(Extracted data entries)
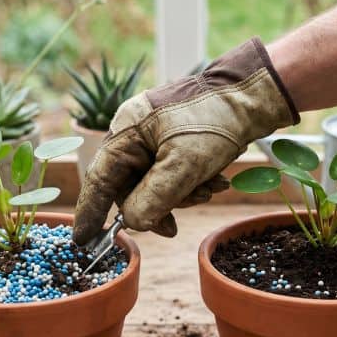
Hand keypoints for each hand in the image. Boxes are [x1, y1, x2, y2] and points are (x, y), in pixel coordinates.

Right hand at [72, 38, 298, 244]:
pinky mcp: (175, 139)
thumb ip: (153, 198)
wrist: (254, 94)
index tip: (83, 241)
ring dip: (182, 194)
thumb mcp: (184, 166)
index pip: (99, 179)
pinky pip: (172, 173)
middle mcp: (134, 132)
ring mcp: (154, 135)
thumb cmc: (216, 121)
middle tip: (175, 226)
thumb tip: (132, 223)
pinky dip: (192, 182)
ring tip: (210, 187)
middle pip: (130, 187)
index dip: (90, 212)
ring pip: (155, 184)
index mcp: (126, 131)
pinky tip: (215, 180)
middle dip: (158, 205)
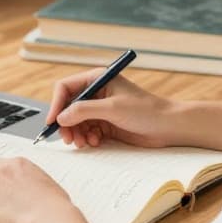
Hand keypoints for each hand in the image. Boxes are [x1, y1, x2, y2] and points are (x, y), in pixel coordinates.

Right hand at [46, 70, 174, 148]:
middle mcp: (96, 93)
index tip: (53, 122)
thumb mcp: (112, 108)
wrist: (168, 127)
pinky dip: (87, 138)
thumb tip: (61, 117)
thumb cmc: (146, 110)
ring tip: (84, 143)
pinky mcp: (106, 124)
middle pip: (68, 107)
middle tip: (68, 139)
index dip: (56, 104)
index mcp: (97, 80)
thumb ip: (84, 110)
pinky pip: (86, 131)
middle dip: (66, 124)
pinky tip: (96, 142)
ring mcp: (100, 109)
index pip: (66, 88)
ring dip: (76, 133)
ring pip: (76, 122)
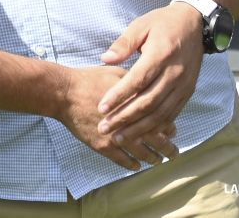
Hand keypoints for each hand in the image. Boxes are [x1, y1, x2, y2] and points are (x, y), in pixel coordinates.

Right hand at [59, 66, 178, 169]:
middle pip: (155, 140)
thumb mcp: (116, 74)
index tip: (173, 131)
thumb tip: (148, 85)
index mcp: (135, 104)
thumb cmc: (90, 79)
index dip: (169, 127)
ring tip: (157, 160)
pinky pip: (122, 160)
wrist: (65, 93)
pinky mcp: (103, 146)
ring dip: (152, 158)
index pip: (160, 120)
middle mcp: (129, 123)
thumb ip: (135, 83)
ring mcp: (116, 137)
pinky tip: (136, 165)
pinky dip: (131, 164)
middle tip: (174, 153)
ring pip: (141, 153)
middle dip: (167, 149)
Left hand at [96, 4, 203, 137]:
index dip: (118, 96)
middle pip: (148, 102)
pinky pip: (172, 114)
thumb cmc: (162, 23)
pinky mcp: (188, 92)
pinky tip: (142, 134)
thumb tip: (105, 59)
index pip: (137, 81)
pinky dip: (157, 127)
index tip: (101, 108)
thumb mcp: (141, 25)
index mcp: (160, 55)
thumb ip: (124, 44)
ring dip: (139, 129)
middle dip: (125, 118)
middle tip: (105, 128)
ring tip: (120, 138)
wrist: (195, 23)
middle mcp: (174, 73)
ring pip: (160, 114)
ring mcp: (183, 85)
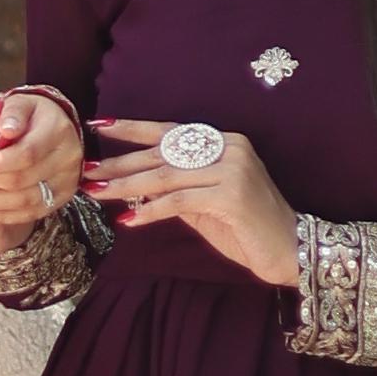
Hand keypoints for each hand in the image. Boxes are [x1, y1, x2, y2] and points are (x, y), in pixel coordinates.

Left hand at [0, 91, 81, 234]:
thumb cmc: (30, 113)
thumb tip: (5, 129)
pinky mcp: (60, 199)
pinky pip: (28, 214)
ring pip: (23, 203)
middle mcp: (68, 160)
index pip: (24, 154)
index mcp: (58, 132)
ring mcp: (66, 183)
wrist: (56, 126)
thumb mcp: (20, 103)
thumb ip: (11, 114)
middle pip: (21, 182)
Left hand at [83, 118, 297, 287]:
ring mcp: (232, 169)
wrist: (289, 250)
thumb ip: (175, 189)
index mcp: (223, 141)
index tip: (98, 125)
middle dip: (120, 164)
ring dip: (126, 185)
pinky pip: (179, 201)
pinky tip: (128, 218)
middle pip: (162, 153)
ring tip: (97, 193)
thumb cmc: (246, 228)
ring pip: (166, 175)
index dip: (132, 128)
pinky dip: (151, 210)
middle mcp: (229, 147)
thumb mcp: (204, 204)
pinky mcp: (231, 195)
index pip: (169, 131)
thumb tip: (133, 183)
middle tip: (87, 172)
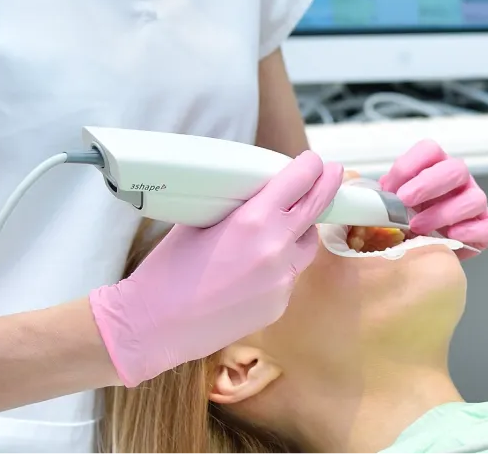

**TASK BRIEF**. Exact copies of all the entries are needed; output them without the pictures.

**EXERCISE SOLUTION**.
Hand keypoints for each hand in the image. Boxes are [x1, y1, x2, y2] and points are (x, y), in pixel coordinates.

Right hand at [72, 38, 298, 244]:
pinky mcp: (175, 139)
thumb ip: (153, 198)
wrist: (254, 94)
index tip: (83, 241)
ring dip: (182, 194)
thumb mcp: (184, 166)
index pip: (99, 179)
pinky pip: (172, 173)
middle mcp: (134, 132)
ring mcp: (154, 135)
thumb cmc: (216, 121)
middle tip: (175, 226)
thumb tip: (132, 223)
pinky dip: (192, 182)
ring tip: (210, 187)
middle pip: (130, 187)
index dip: (90, 212)
ring pip: (155, 184)
index mcp: (126, 131)
pinky tip: (215, 180)
middle dip: (158, 205)
Hand keypoints for each hand in the image. Boxes are [x1, y1, x2, y2] and points are (x, y), in pixel coordinates.

Right hand at [46, 70, 174, 148]:
middle mcp: (96, 93)
index tip: (53, 122)
thumb mcp: (112, 108)
wrist: (168, 127)
pinky dip: (87, 138)
thumb tip: (61, 117)
thumb cmc: (146, 110)
ring tip: (84, 143)
pinky mcp: (106, 124)
middle pip: (68, 107)
middle tip: (68, 139)
index dip: (56, 104)
index mcp: (97, 80)
thumb ip: (84, 110)
pinky pip: (86, 131)
middle dip: (66, 124)
pinky tip: (96, 142)
ring mcp: (100, 109)
index pip: (66, 88)
ring dip: (76, 133)
ring pip: (76, 122)
Hand keypoints for each hand in the image. Boxes are [x1, y1, x2, y2] and points are (x, y), in pixel coordinates.

Right hand at [59, 66, 178, 169]:
middle pip: (155, 140)
thumb mcp: (116, 74)
index tip: (173, 131)
thumb tip: (148, 85)
index mcp: (135, 104)
thumb cmc: (90, 79)
index dip: (169, 127)
ring tip: (157, 160)
pinky pip: (122, 160)
wrist: (65, 93)
pinky mcp: (103, 146)
ring dip: (152, 158)
index pip: (160, 120)
middle mcp: (129, 123)
thumb ip: (135, 83)
ring mcp: (116, 137)
pinky tip: (136, 165)
pinky dip: (131, 164)
middle tip: (174, 153)
ring pip: (141, 153)
middle dip: (167, 149)
Left hand at [96, 4, 203, 137]:
index dip: (118, 96)
middle pip: (148, 102)
pinky pip: (172, 114)
thumb cmc: (162, 23)
pinky mcp: (188, 92)
pinky tip: (142, 134)
thumb tip: (105, 59)
index pip: (137, 81)
pinky dip: (157, 127)
index tip: (101, 108)
thumb mcp: (141, 25)
index mcp: (160, 55)
thumb ip: (124, 44)
ring dip: (139, 129)
middle dip: (125, 118)
middle tip: (105, 128)
ring tip: (120, 138)
wrist: (195, 23)
middle mcp: (174, 73)
ring pip: (160, 114)
ring mcp: (183, 85)
Hand keypoints for each hand in the image. Boxes are [x1, y1, x2, y2] and points are (x, y), in pixel coordinates.

Left hand at [0, 91, 81, 234]:
thumb cmc: (30, 113)
thumb tip: (5, 129)
pinky mcp: (60, 199)
pinky pip: (28, 214)
ring pip: (23, 203)
middle mcp: (68, 160)
index pip: (24, 154)
index mcp: (58, 132)
ring mcp: (66, 183)
wrist: (56, 126)
thumb mcp: (20, 103)
thumb ip: (11, 114)
middle pip: (21, 182)
Left hand at [83, 118, 297, 287]:
ring mcp: (232, 169)
wrist: (289, 250)
thumb ip: (175, 189)
index mcp: (223, 141)
index tip: (98, 125)
middle dip: (120, 164)
ring dip: (126, 185)
pinky pip: (179, 201)
pinky tip: (128, 218)
middle pip: (162, 153)
ring tip: (97, 193)
thumb cmc: (246, 228)
ring pip: (166, 175)
index dip: (132, 128)
pinky dip: (151, 210)
middle mcp: (229, 147)
thumb mcp: (204, 204)
pinky mcp: (231, 195)
index pip: (169, 131)
thumb tip: (133, 183)
middle tip: (87, 172)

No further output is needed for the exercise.